The overarching goal of the BCP-Enriched study is to assess the potential interplay among dietary nutrients, feeding practices, gut microbiota, structural and functional brain development, and cognitive and behavioral outcomes (including sleep quality) between 0-36 months. The first three years of life are widely recognized as a critically important window for brain development, where environmental factors like nutrition potentially play key roles in the developmental processes. In the initial phase of the BCP-Enriched study, the researchers will focus on analyzing neuroimaging, behavioral, cognitive, fecal microbiota, and nutrient intake data to establish developmental trajectories/changes over time for each of these parameters.

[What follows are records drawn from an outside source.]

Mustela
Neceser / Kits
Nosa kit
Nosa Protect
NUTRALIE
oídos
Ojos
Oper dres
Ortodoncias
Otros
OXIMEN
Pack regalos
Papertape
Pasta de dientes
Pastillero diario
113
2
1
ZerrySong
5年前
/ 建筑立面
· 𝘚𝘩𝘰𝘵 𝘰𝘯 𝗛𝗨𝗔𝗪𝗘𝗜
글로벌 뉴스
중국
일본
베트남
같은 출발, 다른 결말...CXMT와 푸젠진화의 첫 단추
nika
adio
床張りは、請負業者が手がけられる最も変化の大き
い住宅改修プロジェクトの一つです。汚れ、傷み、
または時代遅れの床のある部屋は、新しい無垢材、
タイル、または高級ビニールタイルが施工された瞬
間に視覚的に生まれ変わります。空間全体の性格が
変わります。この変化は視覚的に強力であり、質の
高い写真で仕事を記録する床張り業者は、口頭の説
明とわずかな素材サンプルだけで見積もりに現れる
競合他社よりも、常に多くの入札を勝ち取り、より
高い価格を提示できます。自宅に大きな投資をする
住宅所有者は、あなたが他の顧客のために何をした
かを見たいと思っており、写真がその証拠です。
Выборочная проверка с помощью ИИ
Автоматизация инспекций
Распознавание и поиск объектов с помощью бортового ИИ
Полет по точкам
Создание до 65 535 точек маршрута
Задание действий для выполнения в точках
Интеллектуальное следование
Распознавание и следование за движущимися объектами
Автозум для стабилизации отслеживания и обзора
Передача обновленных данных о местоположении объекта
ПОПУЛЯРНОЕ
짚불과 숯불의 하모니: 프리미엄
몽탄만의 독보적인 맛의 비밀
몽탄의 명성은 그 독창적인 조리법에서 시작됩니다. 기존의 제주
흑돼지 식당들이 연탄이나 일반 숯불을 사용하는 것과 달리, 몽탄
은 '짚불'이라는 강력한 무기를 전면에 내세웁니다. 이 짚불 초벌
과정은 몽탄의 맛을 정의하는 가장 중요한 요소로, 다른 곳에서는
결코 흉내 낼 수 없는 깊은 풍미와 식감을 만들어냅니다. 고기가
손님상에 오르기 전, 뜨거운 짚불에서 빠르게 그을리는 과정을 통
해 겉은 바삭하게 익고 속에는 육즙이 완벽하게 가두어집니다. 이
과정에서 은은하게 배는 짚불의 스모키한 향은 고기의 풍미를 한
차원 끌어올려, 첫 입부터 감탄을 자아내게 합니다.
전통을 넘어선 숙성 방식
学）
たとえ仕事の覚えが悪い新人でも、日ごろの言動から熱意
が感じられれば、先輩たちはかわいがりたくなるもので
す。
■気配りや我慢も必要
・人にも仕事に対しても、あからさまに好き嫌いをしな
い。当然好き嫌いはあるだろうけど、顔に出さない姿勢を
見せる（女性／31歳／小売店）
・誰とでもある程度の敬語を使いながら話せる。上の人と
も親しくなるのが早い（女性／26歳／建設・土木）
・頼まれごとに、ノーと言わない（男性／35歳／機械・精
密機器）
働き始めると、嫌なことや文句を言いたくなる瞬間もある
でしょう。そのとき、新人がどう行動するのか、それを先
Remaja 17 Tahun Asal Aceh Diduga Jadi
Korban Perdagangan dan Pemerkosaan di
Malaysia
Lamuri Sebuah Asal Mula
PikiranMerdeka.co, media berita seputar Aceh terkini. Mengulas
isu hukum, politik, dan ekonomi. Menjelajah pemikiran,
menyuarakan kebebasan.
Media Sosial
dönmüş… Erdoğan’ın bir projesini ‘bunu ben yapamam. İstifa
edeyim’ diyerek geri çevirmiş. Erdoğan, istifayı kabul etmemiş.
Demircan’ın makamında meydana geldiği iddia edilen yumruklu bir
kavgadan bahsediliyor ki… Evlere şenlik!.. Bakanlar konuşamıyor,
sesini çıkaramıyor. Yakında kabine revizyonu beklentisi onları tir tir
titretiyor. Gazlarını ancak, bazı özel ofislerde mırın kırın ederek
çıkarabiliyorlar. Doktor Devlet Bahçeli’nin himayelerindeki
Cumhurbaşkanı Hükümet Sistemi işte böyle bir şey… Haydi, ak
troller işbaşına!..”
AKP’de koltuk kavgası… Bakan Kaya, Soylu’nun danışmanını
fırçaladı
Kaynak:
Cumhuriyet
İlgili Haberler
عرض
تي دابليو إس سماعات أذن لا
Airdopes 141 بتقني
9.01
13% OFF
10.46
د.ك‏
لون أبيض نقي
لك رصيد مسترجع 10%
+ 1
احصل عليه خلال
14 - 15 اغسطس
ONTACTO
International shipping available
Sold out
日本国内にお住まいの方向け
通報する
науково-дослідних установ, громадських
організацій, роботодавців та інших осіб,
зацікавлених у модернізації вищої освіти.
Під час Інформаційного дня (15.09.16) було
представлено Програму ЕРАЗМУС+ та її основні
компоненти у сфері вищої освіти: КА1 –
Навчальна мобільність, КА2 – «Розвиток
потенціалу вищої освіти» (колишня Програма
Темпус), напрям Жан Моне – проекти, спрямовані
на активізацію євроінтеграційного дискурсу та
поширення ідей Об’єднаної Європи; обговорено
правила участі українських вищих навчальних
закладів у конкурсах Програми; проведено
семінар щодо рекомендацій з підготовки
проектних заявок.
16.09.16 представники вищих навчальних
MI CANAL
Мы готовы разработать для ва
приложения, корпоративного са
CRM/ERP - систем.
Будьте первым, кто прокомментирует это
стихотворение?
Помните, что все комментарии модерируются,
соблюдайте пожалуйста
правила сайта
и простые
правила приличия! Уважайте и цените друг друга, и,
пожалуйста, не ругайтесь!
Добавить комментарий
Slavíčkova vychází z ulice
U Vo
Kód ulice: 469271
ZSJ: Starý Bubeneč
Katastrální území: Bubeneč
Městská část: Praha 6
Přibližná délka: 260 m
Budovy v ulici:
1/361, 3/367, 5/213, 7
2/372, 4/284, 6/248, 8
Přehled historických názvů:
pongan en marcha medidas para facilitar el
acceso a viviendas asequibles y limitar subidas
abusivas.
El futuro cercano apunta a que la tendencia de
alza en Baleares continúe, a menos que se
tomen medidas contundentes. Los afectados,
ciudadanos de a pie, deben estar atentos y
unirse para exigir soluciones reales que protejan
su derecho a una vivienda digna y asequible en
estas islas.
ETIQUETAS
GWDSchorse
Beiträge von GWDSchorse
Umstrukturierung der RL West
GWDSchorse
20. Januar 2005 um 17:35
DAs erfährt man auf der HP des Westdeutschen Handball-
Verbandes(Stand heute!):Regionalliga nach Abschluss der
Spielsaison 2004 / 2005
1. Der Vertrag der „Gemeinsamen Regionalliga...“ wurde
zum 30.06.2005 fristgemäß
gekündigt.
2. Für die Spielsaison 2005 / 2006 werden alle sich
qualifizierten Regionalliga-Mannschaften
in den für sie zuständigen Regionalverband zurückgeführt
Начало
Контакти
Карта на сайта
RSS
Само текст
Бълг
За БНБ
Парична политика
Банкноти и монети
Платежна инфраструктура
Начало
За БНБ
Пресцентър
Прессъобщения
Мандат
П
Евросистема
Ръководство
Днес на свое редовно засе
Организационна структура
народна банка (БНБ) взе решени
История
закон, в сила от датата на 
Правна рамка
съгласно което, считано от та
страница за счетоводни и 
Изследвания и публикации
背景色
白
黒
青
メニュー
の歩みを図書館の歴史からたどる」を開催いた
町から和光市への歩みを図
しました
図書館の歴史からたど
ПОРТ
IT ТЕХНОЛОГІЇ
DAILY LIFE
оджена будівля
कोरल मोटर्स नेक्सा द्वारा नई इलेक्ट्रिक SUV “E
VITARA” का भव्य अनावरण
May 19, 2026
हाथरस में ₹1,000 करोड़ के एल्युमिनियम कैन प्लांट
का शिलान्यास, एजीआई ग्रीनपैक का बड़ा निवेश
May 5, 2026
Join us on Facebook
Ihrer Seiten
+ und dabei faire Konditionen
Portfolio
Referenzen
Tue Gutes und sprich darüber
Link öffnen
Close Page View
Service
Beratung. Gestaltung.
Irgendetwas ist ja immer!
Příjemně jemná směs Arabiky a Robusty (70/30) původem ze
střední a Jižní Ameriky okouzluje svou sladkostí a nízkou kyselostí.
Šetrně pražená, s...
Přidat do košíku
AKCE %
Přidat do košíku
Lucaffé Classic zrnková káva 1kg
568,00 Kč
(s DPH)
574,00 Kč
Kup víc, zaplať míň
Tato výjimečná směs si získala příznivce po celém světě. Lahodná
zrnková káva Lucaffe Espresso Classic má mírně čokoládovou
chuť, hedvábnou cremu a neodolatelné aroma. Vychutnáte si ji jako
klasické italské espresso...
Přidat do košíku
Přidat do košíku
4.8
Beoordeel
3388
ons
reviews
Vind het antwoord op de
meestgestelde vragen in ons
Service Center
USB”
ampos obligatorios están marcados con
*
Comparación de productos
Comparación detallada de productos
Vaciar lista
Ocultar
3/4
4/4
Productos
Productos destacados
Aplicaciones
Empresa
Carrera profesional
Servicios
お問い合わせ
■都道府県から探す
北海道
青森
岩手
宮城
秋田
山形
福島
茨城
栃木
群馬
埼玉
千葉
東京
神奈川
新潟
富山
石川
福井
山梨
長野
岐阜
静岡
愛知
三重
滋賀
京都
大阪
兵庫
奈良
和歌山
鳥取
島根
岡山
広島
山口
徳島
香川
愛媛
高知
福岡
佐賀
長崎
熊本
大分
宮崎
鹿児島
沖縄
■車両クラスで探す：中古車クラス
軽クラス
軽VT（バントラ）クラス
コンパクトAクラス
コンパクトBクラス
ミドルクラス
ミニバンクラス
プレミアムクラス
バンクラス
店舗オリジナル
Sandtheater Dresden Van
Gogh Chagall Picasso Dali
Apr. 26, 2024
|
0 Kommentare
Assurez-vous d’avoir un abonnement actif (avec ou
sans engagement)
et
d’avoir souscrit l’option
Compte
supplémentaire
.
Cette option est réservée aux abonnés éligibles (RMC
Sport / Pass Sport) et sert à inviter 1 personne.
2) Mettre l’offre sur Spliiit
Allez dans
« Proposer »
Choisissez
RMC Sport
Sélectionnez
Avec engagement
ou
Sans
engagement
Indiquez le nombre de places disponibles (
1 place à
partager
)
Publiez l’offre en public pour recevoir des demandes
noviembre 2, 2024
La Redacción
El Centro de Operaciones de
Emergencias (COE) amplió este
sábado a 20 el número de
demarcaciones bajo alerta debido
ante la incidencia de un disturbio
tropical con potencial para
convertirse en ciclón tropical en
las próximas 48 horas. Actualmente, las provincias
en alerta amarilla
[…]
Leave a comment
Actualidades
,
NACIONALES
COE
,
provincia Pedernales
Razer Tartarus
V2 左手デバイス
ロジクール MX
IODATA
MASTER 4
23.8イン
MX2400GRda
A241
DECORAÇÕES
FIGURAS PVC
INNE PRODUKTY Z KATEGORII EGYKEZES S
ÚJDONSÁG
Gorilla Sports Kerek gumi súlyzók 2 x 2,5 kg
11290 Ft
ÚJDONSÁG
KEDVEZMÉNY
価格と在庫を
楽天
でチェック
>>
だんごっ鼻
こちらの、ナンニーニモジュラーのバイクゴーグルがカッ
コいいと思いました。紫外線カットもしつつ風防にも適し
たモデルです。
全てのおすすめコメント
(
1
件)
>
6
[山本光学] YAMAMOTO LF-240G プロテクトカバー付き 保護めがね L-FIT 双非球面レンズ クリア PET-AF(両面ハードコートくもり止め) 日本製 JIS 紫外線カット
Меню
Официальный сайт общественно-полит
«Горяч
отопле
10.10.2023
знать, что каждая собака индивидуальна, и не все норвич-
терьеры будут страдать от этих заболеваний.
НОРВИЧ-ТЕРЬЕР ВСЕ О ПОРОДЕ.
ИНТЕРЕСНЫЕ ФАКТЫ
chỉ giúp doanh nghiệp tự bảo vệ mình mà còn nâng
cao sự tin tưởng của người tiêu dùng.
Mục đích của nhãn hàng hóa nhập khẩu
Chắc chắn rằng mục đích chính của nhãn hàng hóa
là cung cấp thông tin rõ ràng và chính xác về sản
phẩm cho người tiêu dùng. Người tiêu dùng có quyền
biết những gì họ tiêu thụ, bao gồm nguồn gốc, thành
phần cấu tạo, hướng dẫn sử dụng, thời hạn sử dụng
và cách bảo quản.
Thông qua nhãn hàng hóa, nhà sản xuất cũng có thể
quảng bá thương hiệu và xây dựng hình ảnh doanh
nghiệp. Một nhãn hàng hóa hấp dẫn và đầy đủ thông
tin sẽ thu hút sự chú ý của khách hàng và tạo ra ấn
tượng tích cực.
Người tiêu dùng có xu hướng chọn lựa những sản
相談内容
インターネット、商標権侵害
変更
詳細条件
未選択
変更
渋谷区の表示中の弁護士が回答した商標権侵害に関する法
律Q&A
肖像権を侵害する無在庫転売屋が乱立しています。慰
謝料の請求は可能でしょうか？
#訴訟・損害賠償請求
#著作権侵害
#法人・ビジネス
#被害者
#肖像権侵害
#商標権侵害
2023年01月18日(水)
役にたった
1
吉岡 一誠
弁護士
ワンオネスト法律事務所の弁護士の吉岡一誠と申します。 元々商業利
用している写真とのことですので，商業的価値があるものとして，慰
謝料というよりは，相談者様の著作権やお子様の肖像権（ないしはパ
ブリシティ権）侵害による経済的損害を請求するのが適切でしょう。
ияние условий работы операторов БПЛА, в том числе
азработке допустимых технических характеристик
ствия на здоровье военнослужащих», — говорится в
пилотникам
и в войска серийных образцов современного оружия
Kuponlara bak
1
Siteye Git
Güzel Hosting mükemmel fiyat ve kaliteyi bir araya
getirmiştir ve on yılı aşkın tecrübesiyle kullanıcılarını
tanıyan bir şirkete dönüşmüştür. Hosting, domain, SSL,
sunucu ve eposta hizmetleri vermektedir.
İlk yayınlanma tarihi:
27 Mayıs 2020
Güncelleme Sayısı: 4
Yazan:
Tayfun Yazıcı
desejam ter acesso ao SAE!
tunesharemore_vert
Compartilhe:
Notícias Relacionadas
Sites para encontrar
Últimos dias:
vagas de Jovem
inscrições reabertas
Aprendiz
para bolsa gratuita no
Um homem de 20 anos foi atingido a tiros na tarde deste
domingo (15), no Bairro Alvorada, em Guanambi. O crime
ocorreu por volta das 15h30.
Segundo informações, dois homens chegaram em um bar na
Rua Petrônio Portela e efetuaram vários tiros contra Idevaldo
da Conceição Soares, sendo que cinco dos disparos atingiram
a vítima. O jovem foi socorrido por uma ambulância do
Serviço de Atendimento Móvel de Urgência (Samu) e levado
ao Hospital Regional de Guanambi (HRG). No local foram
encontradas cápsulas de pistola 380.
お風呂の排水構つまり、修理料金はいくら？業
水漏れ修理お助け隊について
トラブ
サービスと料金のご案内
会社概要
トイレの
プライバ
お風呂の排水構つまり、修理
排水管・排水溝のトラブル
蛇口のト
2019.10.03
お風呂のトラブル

Results from the first phase will then be used to closely evaluate how nutrient intake, feeding practices, and other environmental factors influence early brain development and cognitive and behavioral outcomes. In addition, the BCP-Enriched study will explore whether gut microbiota composition and diversity affects neurodevelopment during this critical time period, and examine the degree to which the gut microbiota may serve as a mediating factor for the effects of nutrition on brain development via a gut-brain axis.

Notably, the state-of-the-art brain imaging techniques being used in the study were recently optimized for use with infants and are expected to shed new light on brain development processes. With these new techniques optimized, the BCP-Enriched study is uniquely positioned to learn new insights into nutritional effects on early brain development and potentially provide enhanced nutritional guidance for infants and toddlers.

“At Wyeth Nutrition, we believe firmly in the potential for innovative discovery research to find new pathways that can support healthy futures for all children,” said Head of Research Laurent B. Fay. “As such, we are proud to support the BCP-Enriched initiative as an extension of the Baby Connectome Project. We are confident that the research will contribute new information about the myriad ways that nutrition supports brain development during the first years of life, which represent an early critical window whereby factors beneficially affecting brain development may lead to life-long positive effects on brain function.”

John Cheung, CEO of Wyeth Nutrition, added, “The BCP-Enriched study has tremendous potential for providing new insights that have applications in real-life and may ultimately yield novel nutrition solutions that foster the optimal health and development of all children.”

A multidisciplinary team of researchers from UNC and UMN is participating in the BCP-Enriched study. Researchers from UNC include Weili Lin, PhD (PI); Dinggang Shen, PhD; Kyle Burger, PhD; Margaret Sheridan, PhD; Rebecca Knickmeyer, PhD; and Hongtu Zhu, PhD. Researchers from UMN include Jed Elison, PhD; Robert Knight, Ph.D. and Brittany Howell, PhD.